As pointed out in the first part of this study, the convective activity associated with Morakot was highly asymmetric, mainly occurring on the southern side of the typhoon. The important feature is also well simulated in the CTL experiment. Figure 7 shows the simulated radar reflectivity of the innermost domain and 700-hPa winds fields of the outer coarse domain. At 1200 UTC 6 August (Fig. 7a), in addition to a nearly closed eyewall, a large area of deep convection can be found in the southwestern periphery of the typhoon. The closed eyewall disappears and the major convection occurs to the south of the typhoon center when the simulated Morakot approaches and makes landfall on Taiwan (Fig. 7b). As the typhoon moves into the Taiwan Strait (Fig. 7c), the main convective area is over southern Taiwan, 200–300 km away from the typhoon center. This is very similar to the observation that was examined in Part I. We can see that the CTL experiment well reproduces the observed convective asymmetry associated with Morakot.

Fig. 7.
Fig. 7.

(a)–(c) The simulated radar reflectivity (dBZ) in the innermost domain and (d)–(f) the simulated 700-hPa wind field (m s−1) in the 27-km domain, for (a),(d) 1200 UTC 6 Aug, (b),(e) 1200 UTC 7 Aug, and (c),(f) 1200 UTC 8 Aug 2009. The typhoon center is indicated with black dots.

Citation: Journal of the Atmospheric Sciences 68, 10; 10.1175/2011JAS3731.1

In association with the high convective asymmetry, the maximum wind over 25 m s−1 mainly appears to the west and north of the typhoon center at 1200 UTC 6 August (Fig. 7d), together with relatively strong westerly winds (~20 m s−1) over the Philippine Sea. On 7 August (Fig. 7e), the southwesterly winds are enhanced along the southern periphery of Typhoon Morakot with the area of strong southwesterly winds extending about 1000 km to the south and southeast of the typhoon center. The strong southwesterly winds extend farther southwestward into the South China and form a comma-shaped pattern on 8 August (Fig. 7f). Since the enhanced southwesterly winds do not shift northward with the movement of Morakot, the primary rainfall expands outward with time as the typhoon center moves northwestward after its landfall on Taiwan (Figs. 7a–c). In general, the evolution of the simulated southwesterly winds is consistent with the observation discussed in Part I.

⁂

--- Exercises to complete ---
**A)** Return the section of the Typhoon Morakot passage from "(a)–(c) The simulated" to "with black dots.".
**B)** Write the next part of the Typhoon Morakot passage, starting after its final sentence.
Nothing in the records is required.

Stored entries
⁂

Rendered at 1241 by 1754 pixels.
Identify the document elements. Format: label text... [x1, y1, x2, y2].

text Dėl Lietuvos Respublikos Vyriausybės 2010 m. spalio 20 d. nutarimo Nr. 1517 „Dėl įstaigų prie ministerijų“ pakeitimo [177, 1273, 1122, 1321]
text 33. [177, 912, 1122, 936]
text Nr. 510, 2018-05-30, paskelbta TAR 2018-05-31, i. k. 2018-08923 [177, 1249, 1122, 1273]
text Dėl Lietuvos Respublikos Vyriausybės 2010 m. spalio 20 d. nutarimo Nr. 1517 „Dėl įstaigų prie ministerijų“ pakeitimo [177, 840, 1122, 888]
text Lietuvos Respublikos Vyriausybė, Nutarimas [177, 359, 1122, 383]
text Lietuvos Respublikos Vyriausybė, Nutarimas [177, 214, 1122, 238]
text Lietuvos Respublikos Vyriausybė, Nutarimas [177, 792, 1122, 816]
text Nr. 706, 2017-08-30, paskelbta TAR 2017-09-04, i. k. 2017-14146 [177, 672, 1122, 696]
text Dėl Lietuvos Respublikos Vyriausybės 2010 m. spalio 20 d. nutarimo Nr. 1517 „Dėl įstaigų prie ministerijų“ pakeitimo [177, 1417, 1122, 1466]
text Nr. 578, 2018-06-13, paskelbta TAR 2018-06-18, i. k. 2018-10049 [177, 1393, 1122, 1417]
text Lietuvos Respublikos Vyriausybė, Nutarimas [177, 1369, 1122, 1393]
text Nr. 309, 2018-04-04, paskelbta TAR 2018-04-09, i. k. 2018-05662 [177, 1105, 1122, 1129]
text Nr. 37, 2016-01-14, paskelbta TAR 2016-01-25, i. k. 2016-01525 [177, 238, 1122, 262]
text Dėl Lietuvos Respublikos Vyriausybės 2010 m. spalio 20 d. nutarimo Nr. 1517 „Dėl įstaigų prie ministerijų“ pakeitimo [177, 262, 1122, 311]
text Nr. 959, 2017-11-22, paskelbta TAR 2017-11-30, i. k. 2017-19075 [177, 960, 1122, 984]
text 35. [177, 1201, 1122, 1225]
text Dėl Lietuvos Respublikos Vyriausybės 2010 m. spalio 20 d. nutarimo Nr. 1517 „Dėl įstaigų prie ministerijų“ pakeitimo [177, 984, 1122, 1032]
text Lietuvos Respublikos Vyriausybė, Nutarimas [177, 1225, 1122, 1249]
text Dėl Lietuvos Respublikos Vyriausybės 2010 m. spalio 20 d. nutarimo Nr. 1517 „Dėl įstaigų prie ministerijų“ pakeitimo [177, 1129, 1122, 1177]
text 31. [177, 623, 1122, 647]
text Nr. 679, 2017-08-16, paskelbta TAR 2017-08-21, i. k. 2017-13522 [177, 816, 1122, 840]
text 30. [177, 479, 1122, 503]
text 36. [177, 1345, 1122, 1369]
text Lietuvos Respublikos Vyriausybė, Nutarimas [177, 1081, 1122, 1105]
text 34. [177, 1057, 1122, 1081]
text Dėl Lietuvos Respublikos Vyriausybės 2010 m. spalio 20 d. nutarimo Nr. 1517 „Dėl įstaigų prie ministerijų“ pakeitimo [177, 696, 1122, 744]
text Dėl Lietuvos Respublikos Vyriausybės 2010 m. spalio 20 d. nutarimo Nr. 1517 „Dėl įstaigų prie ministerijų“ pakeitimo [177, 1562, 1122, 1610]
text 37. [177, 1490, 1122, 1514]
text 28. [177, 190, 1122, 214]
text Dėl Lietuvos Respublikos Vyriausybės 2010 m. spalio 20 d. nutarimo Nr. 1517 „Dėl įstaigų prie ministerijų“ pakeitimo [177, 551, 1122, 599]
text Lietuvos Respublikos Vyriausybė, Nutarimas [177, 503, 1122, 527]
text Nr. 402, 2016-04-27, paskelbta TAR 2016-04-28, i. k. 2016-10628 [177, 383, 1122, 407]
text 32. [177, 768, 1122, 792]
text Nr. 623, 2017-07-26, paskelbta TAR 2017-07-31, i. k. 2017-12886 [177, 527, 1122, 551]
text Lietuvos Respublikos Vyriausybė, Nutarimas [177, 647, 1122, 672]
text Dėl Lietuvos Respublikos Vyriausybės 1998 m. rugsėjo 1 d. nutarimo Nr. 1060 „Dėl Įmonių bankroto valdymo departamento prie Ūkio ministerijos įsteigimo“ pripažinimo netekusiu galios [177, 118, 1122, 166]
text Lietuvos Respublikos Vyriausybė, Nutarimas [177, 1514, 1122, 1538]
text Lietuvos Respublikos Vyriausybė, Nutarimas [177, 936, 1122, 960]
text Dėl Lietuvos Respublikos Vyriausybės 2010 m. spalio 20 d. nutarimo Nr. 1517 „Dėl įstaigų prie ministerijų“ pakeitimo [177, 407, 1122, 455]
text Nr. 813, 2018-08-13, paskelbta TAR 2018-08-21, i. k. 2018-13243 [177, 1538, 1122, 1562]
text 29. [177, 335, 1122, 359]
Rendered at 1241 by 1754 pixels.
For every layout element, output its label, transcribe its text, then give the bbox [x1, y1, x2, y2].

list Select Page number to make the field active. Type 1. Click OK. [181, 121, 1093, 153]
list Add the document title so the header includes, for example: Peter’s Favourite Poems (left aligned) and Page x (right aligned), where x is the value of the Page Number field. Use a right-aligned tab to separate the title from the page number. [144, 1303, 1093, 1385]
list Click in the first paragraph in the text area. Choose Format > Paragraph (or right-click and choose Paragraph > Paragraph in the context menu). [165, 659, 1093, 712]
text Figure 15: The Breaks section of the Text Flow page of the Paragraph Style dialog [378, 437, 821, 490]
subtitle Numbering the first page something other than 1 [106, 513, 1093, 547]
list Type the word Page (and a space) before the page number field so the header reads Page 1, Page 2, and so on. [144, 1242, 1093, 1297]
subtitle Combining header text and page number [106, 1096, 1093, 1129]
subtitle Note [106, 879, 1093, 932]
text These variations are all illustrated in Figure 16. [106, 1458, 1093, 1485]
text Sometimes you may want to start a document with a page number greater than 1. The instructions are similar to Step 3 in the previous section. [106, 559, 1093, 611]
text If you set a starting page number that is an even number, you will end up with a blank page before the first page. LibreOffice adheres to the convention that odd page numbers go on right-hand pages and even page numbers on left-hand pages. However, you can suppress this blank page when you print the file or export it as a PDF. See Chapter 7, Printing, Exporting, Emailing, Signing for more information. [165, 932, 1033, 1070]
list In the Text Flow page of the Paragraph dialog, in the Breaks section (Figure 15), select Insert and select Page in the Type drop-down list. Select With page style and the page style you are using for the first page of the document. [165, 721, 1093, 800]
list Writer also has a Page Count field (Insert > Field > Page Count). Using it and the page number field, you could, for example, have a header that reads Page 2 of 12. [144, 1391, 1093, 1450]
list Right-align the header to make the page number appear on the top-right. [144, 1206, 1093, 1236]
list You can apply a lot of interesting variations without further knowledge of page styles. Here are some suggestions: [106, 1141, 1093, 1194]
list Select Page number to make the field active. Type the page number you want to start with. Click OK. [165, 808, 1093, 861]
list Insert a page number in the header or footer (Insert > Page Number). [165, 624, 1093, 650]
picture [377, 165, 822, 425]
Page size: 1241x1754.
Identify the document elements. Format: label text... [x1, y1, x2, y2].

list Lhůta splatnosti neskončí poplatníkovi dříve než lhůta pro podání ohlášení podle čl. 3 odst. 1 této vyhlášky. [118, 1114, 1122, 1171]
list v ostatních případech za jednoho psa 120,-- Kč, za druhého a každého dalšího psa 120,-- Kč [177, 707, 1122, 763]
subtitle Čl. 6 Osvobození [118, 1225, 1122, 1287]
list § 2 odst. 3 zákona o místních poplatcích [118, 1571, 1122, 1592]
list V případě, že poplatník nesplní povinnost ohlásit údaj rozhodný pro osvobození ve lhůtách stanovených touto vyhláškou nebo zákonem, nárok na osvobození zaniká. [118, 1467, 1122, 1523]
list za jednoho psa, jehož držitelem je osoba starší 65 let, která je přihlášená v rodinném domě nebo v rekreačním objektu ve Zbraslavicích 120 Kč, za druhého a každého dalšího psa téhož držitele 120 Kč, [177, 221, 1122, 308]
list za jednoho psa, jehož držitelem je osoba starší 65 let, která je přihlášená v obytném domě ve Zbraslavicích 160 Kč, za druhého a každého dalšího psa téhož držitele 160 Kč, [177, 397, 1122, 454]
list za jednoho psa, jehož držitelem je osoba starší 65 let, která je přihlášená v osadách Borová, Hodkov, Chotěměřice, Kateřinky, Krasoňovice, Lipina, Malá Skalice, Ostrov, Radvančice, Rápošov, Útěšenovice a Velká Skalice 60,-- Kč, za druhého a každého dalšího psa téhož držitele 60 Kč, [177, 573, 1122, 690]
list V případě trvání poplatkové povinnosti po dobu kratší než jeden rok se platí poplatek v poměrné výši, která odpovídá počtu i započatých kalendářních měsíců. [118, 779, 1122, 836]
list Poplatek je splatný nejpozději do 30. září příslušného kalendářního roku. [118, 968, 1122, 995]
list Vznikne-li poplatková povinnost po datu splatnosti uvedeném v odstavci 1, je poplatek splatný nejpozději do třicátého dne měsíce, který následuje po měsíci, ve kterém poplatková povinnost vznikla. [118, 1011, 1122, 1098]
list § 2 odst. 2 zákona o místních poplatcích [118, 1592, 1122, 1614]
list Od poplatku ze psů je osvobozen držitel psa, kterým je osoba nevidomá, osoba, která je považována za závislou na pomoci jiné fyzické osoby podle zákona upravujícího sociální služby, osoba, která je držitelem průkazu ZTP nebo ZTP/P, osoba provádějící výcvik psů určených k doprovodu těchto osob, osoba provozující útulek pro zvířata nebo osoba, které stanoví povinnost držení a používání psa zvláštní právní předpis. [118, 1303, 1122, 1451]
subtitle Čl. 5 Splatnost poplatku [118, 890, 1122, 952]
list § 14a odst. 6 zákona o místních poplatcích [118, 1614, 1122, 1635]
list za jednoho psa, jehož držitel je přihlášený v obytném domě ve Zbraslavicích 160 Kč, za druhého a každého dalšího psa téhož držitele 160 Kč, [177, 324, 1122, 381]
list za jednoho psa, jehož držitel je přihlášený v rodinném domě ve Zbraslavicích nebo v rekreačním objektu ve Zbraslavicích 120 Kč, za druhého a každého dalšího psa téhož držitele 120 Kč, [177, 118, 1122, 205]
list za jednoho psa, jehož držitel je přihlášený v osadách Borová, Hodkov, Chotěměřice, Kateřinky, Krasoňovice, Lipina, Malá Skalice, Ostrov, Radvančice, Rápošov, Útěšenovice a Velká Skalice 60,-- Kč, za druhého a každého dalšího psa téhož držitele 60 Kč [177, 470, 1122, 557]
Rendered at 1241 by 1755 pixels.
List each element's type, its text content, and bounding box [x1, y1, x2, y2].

⁂

--- Replies ---
**A)**
(a)–(c) The simulated radar reflectivity (dBZ) in the innermost domain and (d)–(f) the simulated 700-hPa wind field (m s−1) in the 27-km domain, for (a),(d) 1200 UTC 6 Aug, (b),(e) 1200 UTC 7 Aug, and (c),(f) 1200 UTC 8 Aug 2009. The typhoon center is indicated with black dots.

**B)**
b. Influence of Taiwan Island

The effect of Taiwan topography on Morakot is examined through the terrain sensitivity experiments including T100 and OCEAN. Figure 8 compares the simulated tracks and intensities in T100 and OCEAN with those in CTL during the period from 1200 UTC 5 August to 0000 UTC 10 August. As expected, the TC intensities in both terrain experiments are different from that in CTL, while the three simulations show a similar evolution in intensity prior to 7 August. As suggested by Ge et al. (2010), the lower the terrain height of Taiwan Island, the stronger the intensity of Morakot after landfall.

Fig. 8.
Fig. 8.

The simulated (a) intensity and (b) track of Typhoon Morakot from 1200 UTC 5 Aug to 0000 UTC 10 Aug 2009. The marks are at 12-h intervals.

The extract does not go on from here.